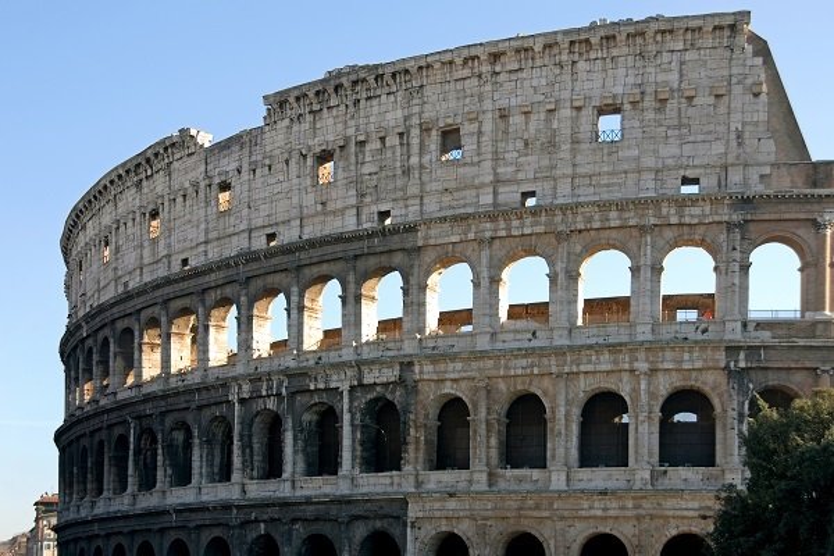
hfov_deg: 36.9
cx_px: 417
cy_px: 278
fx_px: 1251
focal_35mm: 54
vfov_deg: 25.1
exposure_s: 1/125
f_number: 5.6
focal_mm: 36
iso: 100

Description of the task >>
Leaving the pictures out, set down all of the data again exactly.

Exercise answer >>
hfov_deg: 36.9
cx_px: 417
cy_px: 278
fx_px: 1251
focal_35mm: 54
vfov_deg: 25.1
exposure_s: 1/125
f_number: 5.6
focal_mm: 36
iso: 100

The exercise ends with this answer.